**What you need to do**
Only some lines are wanted. Transcribe, exactly, the lines below from the line with "ppropriate behavior and" up to and including the line with "In the first".

**Dataset extract**
----------

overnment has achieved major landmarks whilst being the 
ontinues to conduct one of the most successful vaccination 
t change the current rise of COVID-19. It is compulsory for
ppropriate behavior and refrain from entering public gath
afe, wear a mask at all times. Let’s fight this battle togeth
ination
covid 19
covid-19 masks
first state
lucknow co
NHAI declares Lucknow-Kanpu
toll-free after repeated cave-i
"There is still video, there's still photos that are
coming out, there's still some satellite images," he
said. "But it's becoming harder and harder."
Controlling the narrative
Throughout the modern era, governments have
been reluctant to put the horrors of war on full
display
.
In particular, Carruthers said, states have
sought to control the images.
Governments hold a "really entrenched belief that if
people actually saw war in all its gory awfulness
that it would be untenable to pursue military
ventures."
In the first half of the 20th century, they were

----------

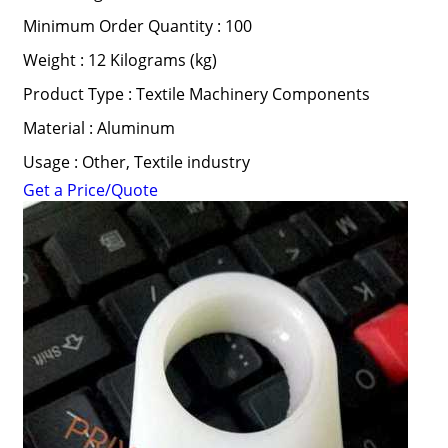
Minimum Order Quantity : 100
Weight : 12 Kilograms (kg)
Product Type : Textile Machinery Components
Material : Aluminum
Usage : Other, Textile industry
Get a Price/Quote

----------

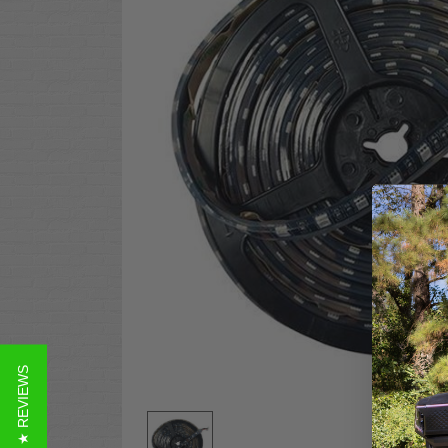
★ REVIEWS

----------

**Task response**
ppropriate behavior and refrain from entering public gath
afe, wear a mask at all times. Let’s fight this battle togeth
ination
covid 19
covid-19 masks
first state
lucknow co
NHAI declares Lucknow-Kanpu
toll-free after repeated cave-i
"There is still video, there's still photos that are
coming out, there's still some satellite images," he
said. "But it's becoming harder and harder."
Controlling the narrative
Throughout the modern era, governments have
been reluctant to put the horrors of war on full
display
.
In particular, Carruthers said, states have
sought to control the images.
Governments hold a "really entrenched belief that if
people actually saw war in all its gory awfulness
that it would be untenable to pursue military
ventures."
In the first half of the 20th century, they were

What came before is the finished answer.